Since 1992 his full time employment has been at the Renaissance Department of the Institute for Literary Studies, Hungarian Academy of Sciences; the institute as of 2012 has been incorporated in a larger structure, the Research Centre of the Humanities, Hungarian Academy of Sciences. He started his activity as junior research fellow. He became research fellow in 1995, senior research fellow in 1998, and finally obtained the status of research adviser in 2009. He submitted his thesis for the degree of Candidate of Literature (C.Sc.) entitled, The Significance of Early Modern Hungarian Funeral Sermon in the Context of Intellectual History in 1996. The thesis was successfully defended in 1997, then transformed into a monograph, and published in 1998.

He has been involved and contributed to several successful projects related to both Hungarian and international scholarly enterprises.
He has been the organizer of several national conferences and editor of their ensuing proceedings. He has been a member of the organizing committee preparing the thirteenth Congress of the International Association for Neo-Latin Studies in Budapest, during August 2006. As of 2011 he has commenced organizing a series of conferences systematically evaluating the Hungarian textology and philology as a discipline. The conferences have been held at Miskolc: Philology and Textology in Early Modern Hungarian Literature (2011); Issues Pertaining to Philology and Textology in the Editing the Classics of the 20th Century Hungarian Literature (2012); Textology, Philology, and Interpretation in the 18th and 19th Century Hungarian Literature (2013).
Since 1997 he has been a member of the Committee for Textology of HAS, became its co-chair for the period of 2001–2008, and finally its chair, between 2008–2014. He has been a member of the expert board for Hungarian Literature and Modern Philology of Hungarian Scientific Research Fund (OTKA) between 2005 and 2008, and then from 2010 onwards. As of 2011 he undertook the duties of the chair of this board. He has been the co-chair of the Board for Literary Studies of the Hungarian Accreditation Committee from 2007 to 2010. For two years, between 2010 and 2012 he has been a member of the Hungarian Accreditation Committee for Humanities. He has been the elected member of the Committee on Literary Scholarship, Hungarian Academy of Sciences since 2008. He has been the co-chair of the Committee on Literary and Linguistic Scholarship of the Regional Committee in Miskolc, Hungarian Academy of Sciences from 2008, and acted as its chair between 2010–2017. For the period of 2010–2015 he was a member of the Advisory Board for the János Bolyai Research Scholarship. Since 2016, he has been a member of the committee of the International Society for Hungarian Studies. He is also a member of the Advisory Board for the Andor Tarnai Prize.

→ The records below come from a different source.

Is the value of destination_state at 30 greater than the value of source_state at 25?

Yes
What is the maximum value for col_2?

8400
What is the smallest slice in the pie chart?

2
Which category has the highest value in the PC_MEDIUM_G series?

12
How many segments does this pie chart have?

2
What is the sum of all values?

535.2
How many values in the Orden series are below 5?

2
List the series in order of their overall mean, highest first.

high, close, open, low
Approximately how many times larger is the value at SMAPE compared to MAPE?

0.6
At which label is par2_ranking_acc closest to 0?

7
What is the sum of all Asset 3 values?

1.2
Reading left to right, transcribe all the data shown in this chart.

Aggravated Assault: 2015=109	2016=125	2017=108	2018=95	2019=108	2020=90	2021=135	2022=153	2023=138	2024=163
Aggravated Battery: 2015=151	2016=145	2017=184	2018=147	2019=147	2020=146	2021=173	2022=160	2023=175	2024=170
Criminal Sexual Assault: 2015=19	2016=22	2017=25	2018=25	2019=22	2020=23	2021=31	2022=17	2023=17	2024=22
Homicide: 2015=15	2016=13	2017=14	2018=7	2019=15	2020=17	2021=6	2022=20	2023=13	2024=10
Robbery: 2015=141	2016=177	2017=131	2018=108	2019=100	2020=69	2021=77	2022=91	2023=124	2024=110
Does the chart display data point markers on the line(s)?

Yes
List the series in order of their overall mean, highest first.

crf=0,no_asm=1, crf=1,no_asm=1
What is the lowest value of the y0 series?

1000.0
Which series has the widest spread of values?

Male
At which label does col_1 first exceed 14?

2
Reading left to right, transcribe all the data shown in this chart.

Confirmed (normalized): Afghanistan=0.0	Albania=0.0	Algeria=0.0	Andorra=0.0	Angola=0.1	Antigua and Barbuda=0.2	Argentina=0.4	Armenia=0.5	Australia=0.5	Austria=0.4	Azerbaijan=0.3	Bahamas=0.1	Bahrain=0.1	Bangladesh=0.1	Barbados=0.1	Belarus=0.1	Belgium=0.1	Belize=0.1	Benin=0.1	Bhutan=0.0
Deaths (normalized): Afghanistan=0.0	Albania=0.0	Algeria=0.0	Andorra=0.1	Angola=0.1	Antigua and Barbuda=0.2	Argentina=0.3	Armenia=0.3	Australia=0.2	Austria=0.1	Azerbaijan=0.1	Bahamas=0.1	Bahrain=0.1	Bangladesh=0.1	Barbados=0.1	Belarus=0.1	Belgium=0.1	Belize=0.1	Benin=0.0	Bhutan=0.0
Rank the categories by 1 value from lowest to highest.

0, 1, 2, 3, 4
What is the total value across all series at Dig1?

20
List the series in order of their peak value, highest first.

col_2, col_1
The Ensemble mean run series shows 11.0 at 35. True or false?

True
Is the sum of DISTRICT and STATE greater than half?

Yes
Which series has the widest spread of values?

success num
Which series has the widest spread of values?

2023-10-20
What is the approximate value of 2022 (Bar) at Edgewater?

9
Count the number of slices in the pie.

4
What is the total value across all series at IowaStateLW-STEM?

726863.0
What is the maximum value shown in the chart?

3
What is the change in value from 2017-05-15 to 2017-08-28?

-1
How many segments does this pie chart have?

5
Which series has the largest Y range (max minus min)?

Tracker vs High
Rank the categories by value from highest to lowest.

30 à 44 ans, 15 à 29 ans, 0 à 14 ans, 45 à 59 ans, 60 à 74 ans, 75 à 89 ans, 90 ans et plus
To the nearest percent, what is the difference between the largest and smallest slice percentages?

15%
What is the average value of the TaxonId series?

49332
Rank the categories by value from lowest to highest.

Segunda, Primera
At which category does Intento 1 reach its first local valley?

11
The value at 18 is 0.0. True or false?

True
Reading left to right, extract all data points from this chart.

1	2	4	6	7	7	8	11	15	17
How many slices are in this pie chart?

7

He has been teaching in higher education since 1990; he started his teaching activity as a visiting faculty first at the Eötvös Loránd University, then at the Pázmány Péter Catholic University. He has worked for three years (1996–1999), first as a senior lecturer, and then as a reader at the Janus Pannonius University’s Department of Classical Literary History and Comparative Literature in Pécs. Furthermore, he taught several courses for postgraduate Polish, Russian, Ukrainian, Belarusian, and Lithuanian students at the East-Central European School in the Humanities of the Warsaw University.